WHAT IS EXPECTED:
Copy out all of the lines below exactly; the pictures do not belong in the copy.

-- RECORDS FOR THE EXERCISE follows --

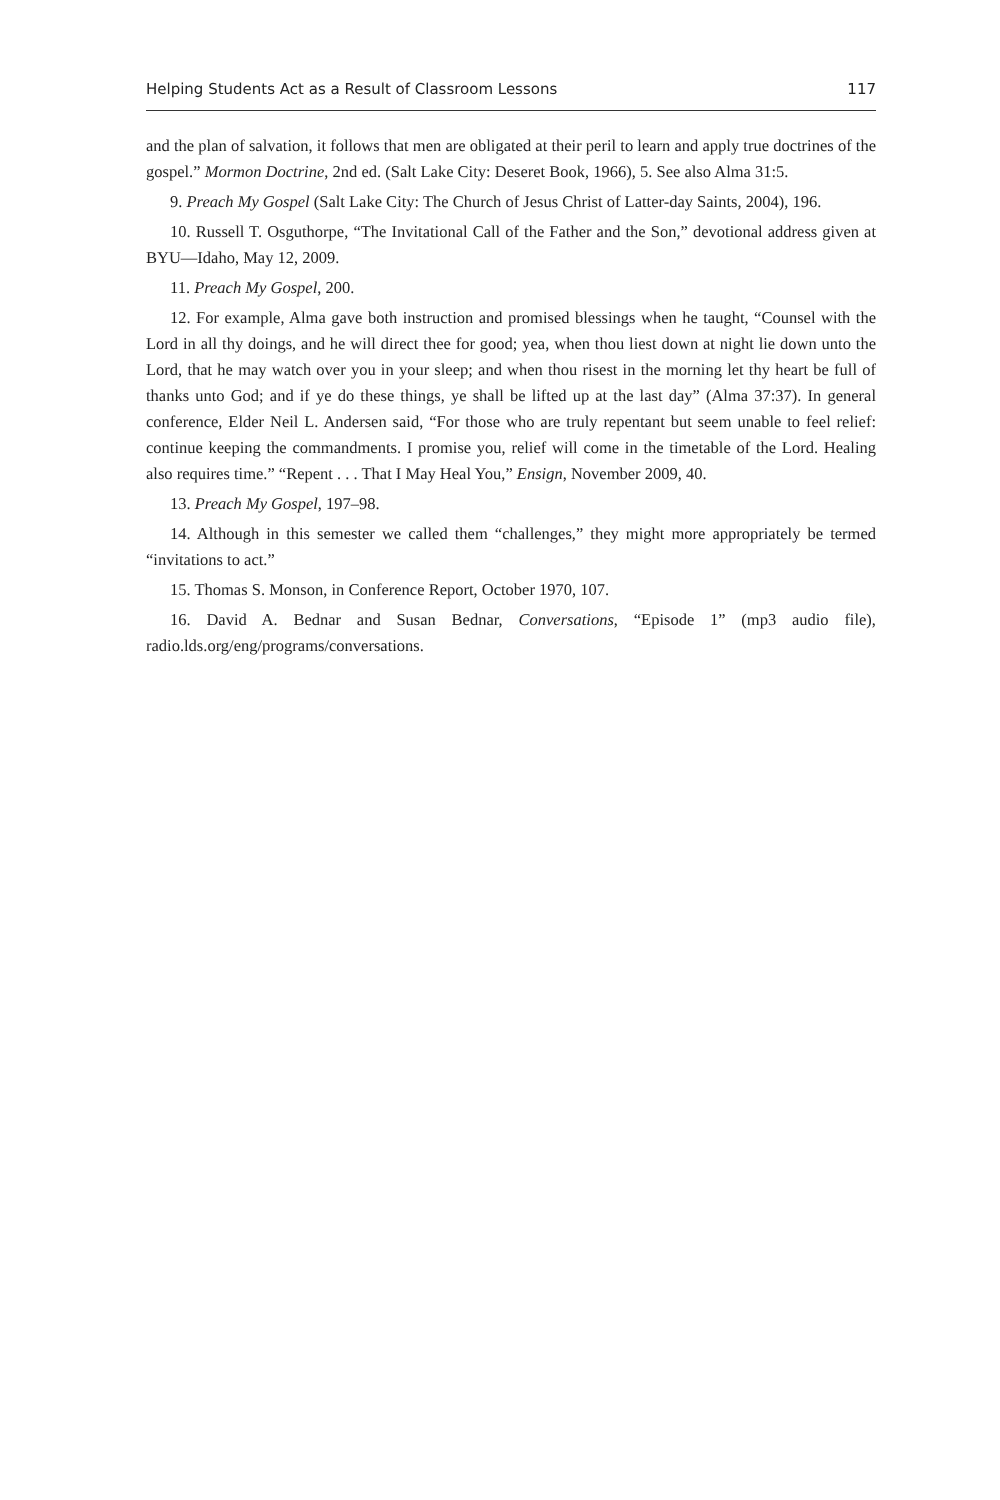Helping Students Act as a Result of Classroom Lessons 117
and the plan of salvation, it follows that men are obligated at their peril to learn and apply true doctrines of the gospel.” Mormon Doctrine, 2nd ed. (Salt Lake City: Deseret Book, 1966), 5. See also Alma 31:5.
9. Preach My Gospel (Salt Lake City: The Church of Jesus Christ of Latter-day Saints, 2004), 196.
10. Russell T. Osguthorpe, “The Invitational Call of the Father and the Son,” devotional address given at BYU—Idaho, May 12, 2009.
11. Preach My Gospel, 200.
12. For example, Alma gave both instruction and promised blessings when he taught, “Counsel with the Lord in all thy doings, and he will direct thee for good; yea, when thou liest down at night lie down unto the Lord, that he may watch over you in your sleep; and when thou risest in the morning let thy heart be full of thanks unto God; and if ye do these things, ye shall be lifted up at the last day” (Alma 37:37). In general conference, Elder Neil L. Andersen said, “For those who are truly repentant but seem unable to feel relief: continue keeping the commandments. I promise you, relief will come in the timetable of the Lord. Healing also requires time.” “Repent . . . That I May Heal You,” Ensign, November 2009, 40.
13. Preach My Gospel, 197–98.
14. Although in this semester we called them “challenges,” they might more appropriately be termed “invitations to act.”
15. Thomas S. Monson, in Conference Report, October 1970, 107.
16. David A. Bednar and Susan Bednar, Conversations, “Episode 1” (mp3 audio file), radio.lds.org/eng/programs/conversations.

-- RECORDS FOR THE EXERCISE concluded --

REPLY TO THE EXERCISE:
Helping Students Act as a Result of Classroom Lessons 117
and the plan of salvation, it follows that men are obligated at their peril to learn and apply true doctrines of the gospel.” Mormon Doctrine, 2nd ed. (Salt Lake City: Deseret Book, 1966), 5. See also Alma 31:5.
9. Preach My Gospel (Salt Lake City: The Church of Jesus Christ of Latter-day Saints, 2004), 196.
10. Russell T. Osguthorpe, “The Invitational Call of the Father and the Son,” devotional address given at BYU—Idaho, May 12, 2009.
11. Preach My Gospel, 200.
12. For example, Alma gave both instruction and promised blessings when he taught, “Counsel with the Lord in all thy doings, and he will direct thee for good; yea, when thou liest down at night lie down unto the Lord, that he may watch over you in your sleep; and when thou risest in the morning let thy heart be full of thanks unto God; and if ye do these things, ye shall be lifted up at the last day” (Alma 37:37). In general conference, Elder Neil L. Andersen said, “For those who are truly repentant but seem unable to feel relief: continue keeping the commandments. I promise you, relief will come in the timetable of the Lord. Healing also requires time.” “Repent . . . That I May Heal You,” Ensign, November 2009, 40.
13. Preach My Gospel, 197–98.
14. Although in this semester we called them “challenges,” they might more appropriately be termed “invitations to act.”
15. Thomas S. Monson, in Conference Report, October 1970, 107.
16. David A. Bednar and Susan Bednar, Conversations, “Episode 1” (mp3 audio file), radio.lds.org/eng/programs/conversations.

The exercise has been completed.